SOURCE INFORMATION:
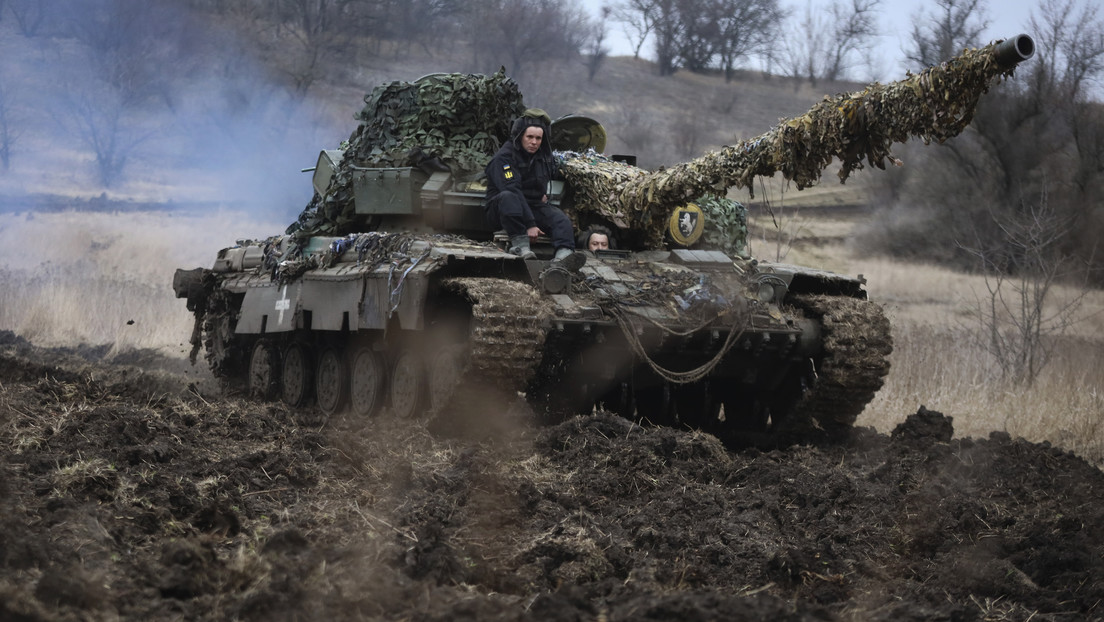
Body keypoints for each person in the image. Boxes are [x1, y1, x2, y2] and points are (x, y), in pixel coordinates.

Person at [484, 109, 578, 262]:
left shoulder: (542, 157)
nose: (534, 142)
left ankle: (564, 255)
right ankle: (521, 246)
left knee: (560, 219)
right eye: (530, 137)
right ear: (521, 136)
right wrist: (530, 224)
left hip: (531, 206)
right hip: (503, 210)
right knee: (509, 197)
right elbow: (512, 189)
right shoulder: (504, 158)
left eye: (538, 138)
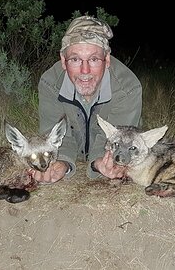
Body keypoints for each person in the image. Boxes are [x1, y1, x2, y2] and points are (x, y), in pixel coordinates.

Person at [32, 15, 142, 183]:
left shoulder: (128, 87)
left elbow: (118, 139)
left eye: (94, 59)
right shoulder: (50, 84)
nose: (85, 71)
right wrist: (62, 162)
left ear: (107, 60)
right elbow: (54, 136)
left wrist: (99, 162)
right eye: (75, 59)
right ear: (63, 61)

ACTION ITEM: Set down the entries exactly as they appear, with every picture left out.

SOLUTION BELOW:
Body keypoints for each person in the image. Boxes are [x1, y1, x2, y2] and points are (x, y), in pixel coordinates.

Person at [484, 109, 578, 262]:
left shoulder: (542, 157)
nose: (534, 142)
left ankle: (564, 255)
right ankle: (521, 246)
left knee: (560, 219)
right eye: (530, 137)
right ear: (521, 136)
right wrist: (530, 224)
left hip: (531, 206)
right hip: (503, 210)
right knee: (509, 197)
right elbow: (512, 189)
right shoulder: (504, 158)
left eye: (538, 138)
Body keypoints for each person in the image. Boxes are [x1, y1, x2, y2] and points are (x, y), in pixel coordinates.

Person at [32, 15, 142, 183]:
left shoulder: (128, 87)
left elbow: (118, 139)
left eye: (94, 59)
right shoulder: (50, 84)
nose: (85, 71)
right wrist: (62, 162)
left ear: (107, 60)
right elbow: (54, 136)
left wrist: (99, 162)
right eye: (75, 59)
right ear: (63, 61)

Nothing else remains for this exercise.